[RECORDS — start]

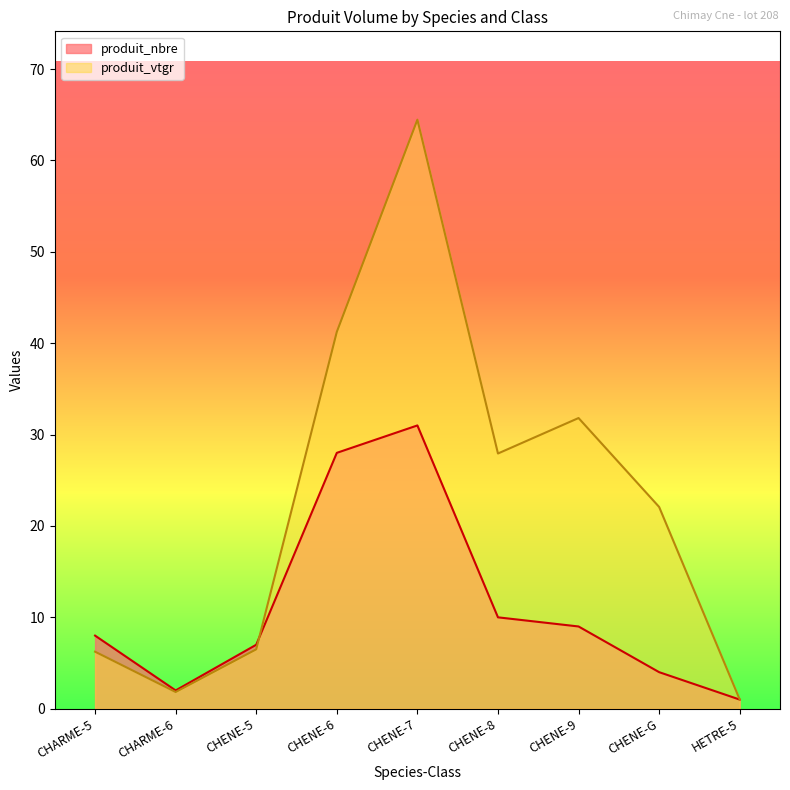

What is the label of the 3rd point from the left?

CHENE-5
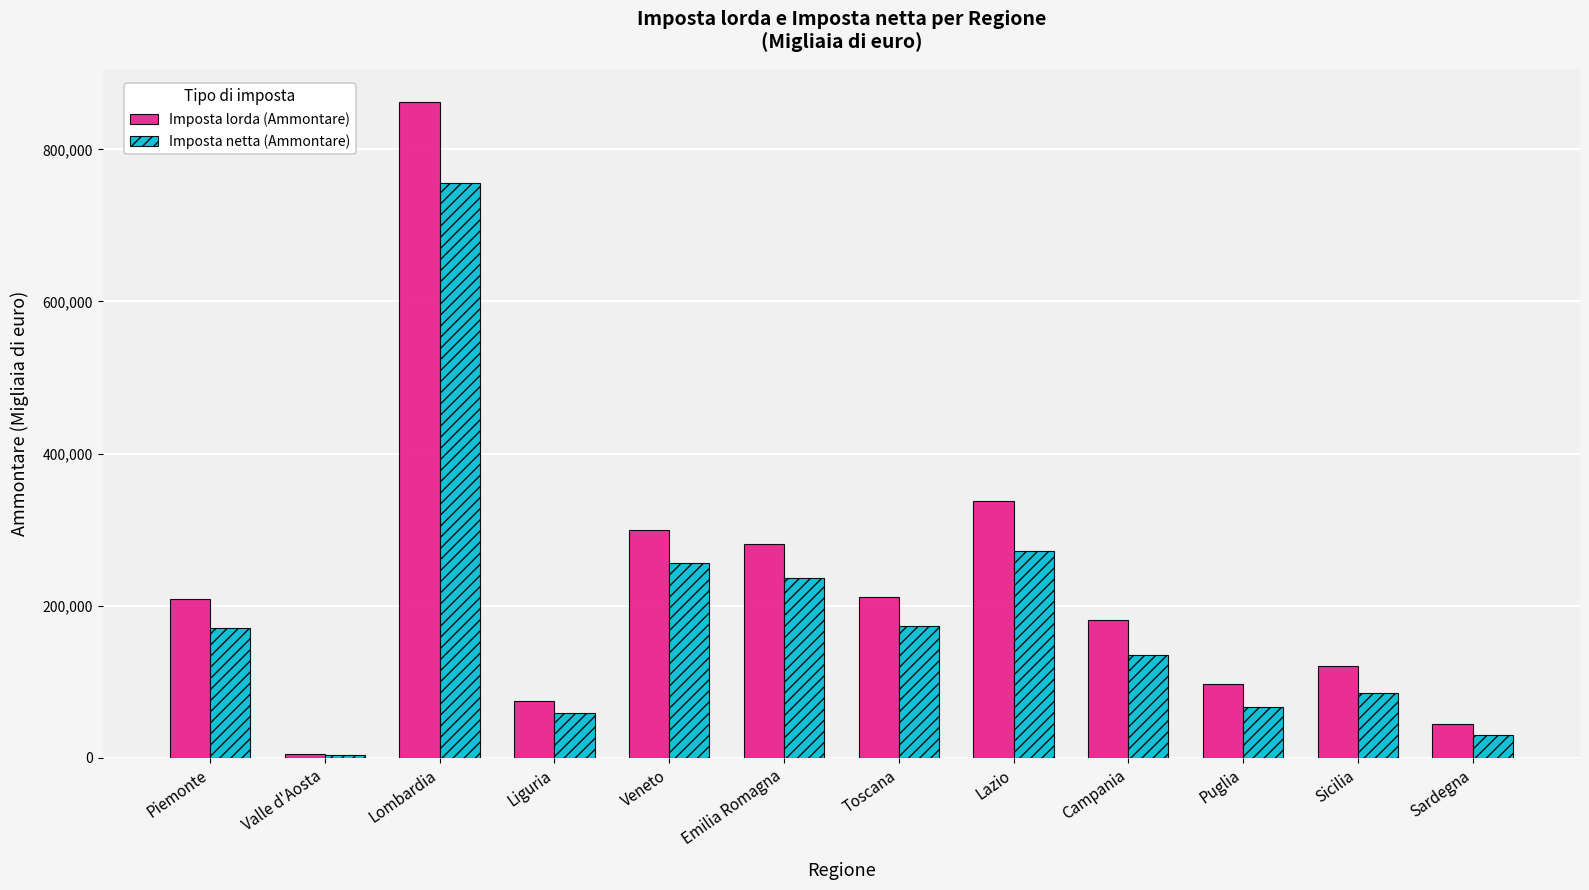

What is the difference between the Imposta lorda (Ammontare) values at Puglia and Emilia Romagna?

184578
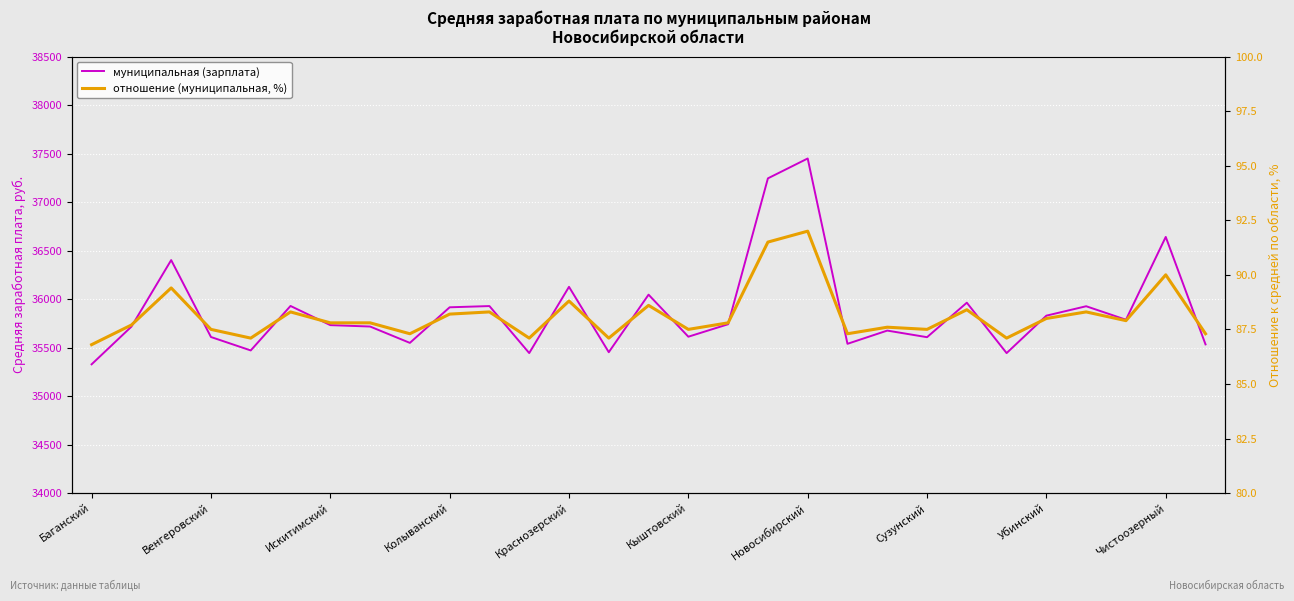

Does the chart display data point markers on the line(s)?

No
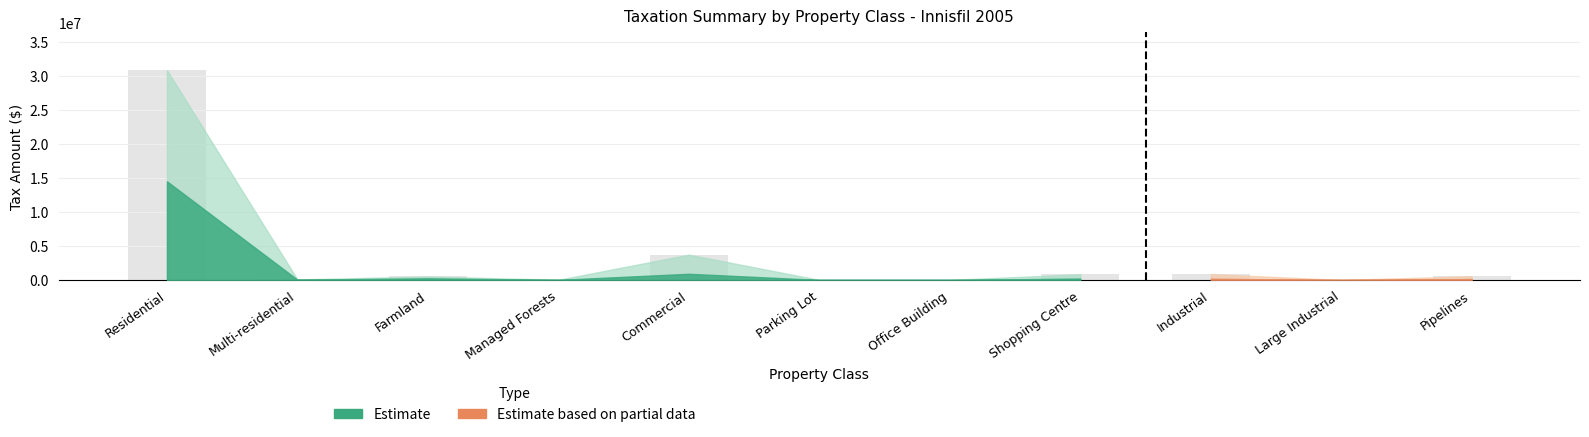

Between Shopping Centre and Managed Forests, which is larger?

Shopping Centre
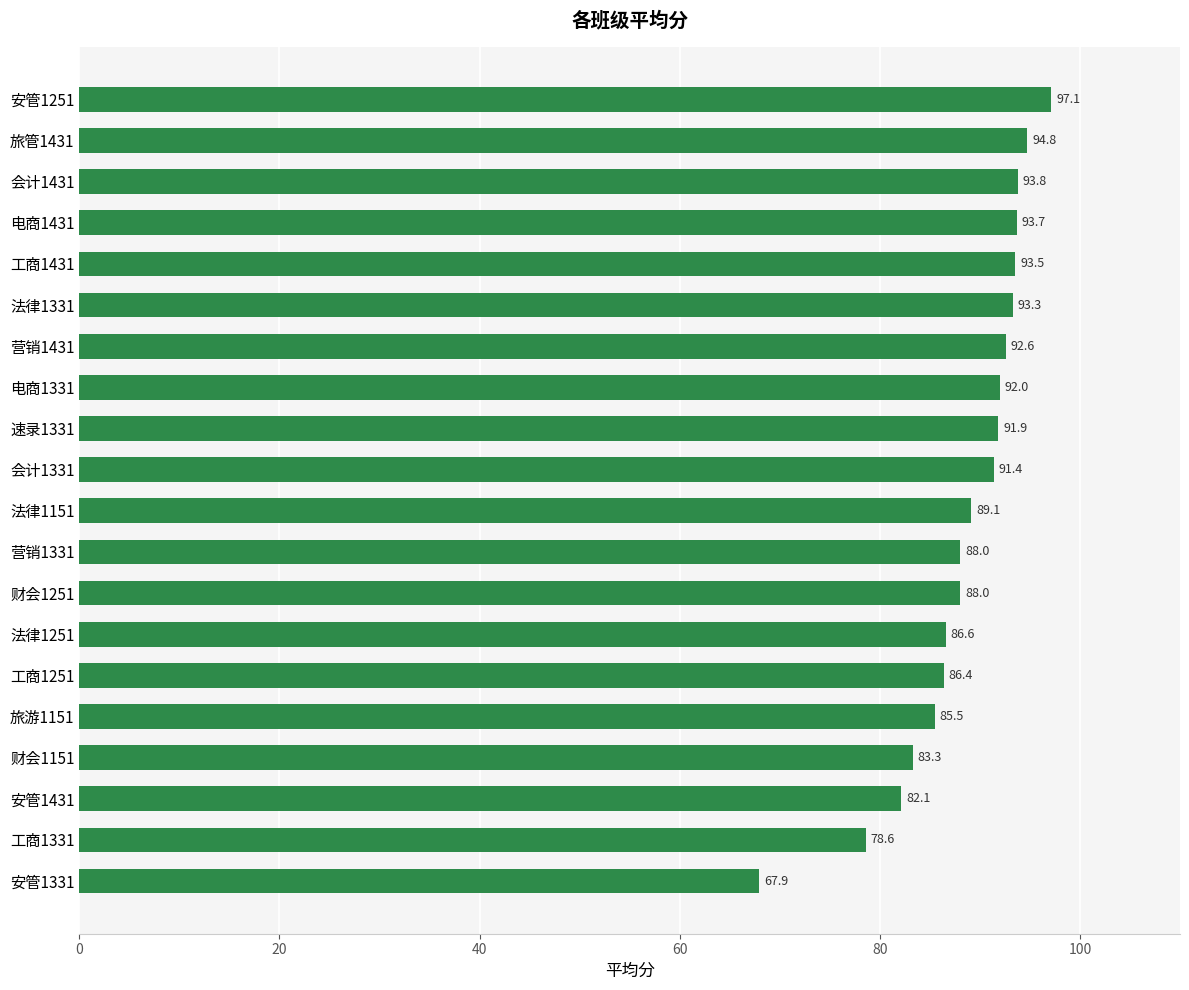

What is the sum of the values at 法律1151 and 会计1431?

182.9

[RECORDS — finish]

REQUIRED WORK: Can you give each non-blank line of the records above as a numbered row of a Markdown table with the columns Row and Line? Leave the pictures out of the answer.

EXERCISE SOLUTION:
| Row | Line |
|---|---|
| 1 | What is the label of the 3rd point from the left? |
| 2 | CHENE-5 |
| 3 | What is the difference between the Imposta lorda (Ammontare) values at Puglia and Emilia Romagna? |
| 4 | 184578 |
| 5 | Does the chart display data point markers on the line(s)? |
| 6 | No |
| 7 | Between Shopping Centre and Managed Forests, which is larger? |
| 8 | Shopping Centre |
| 9 | What is the sum of the values at 法律1151 and 会计1431? |
| 10 | 182.9 |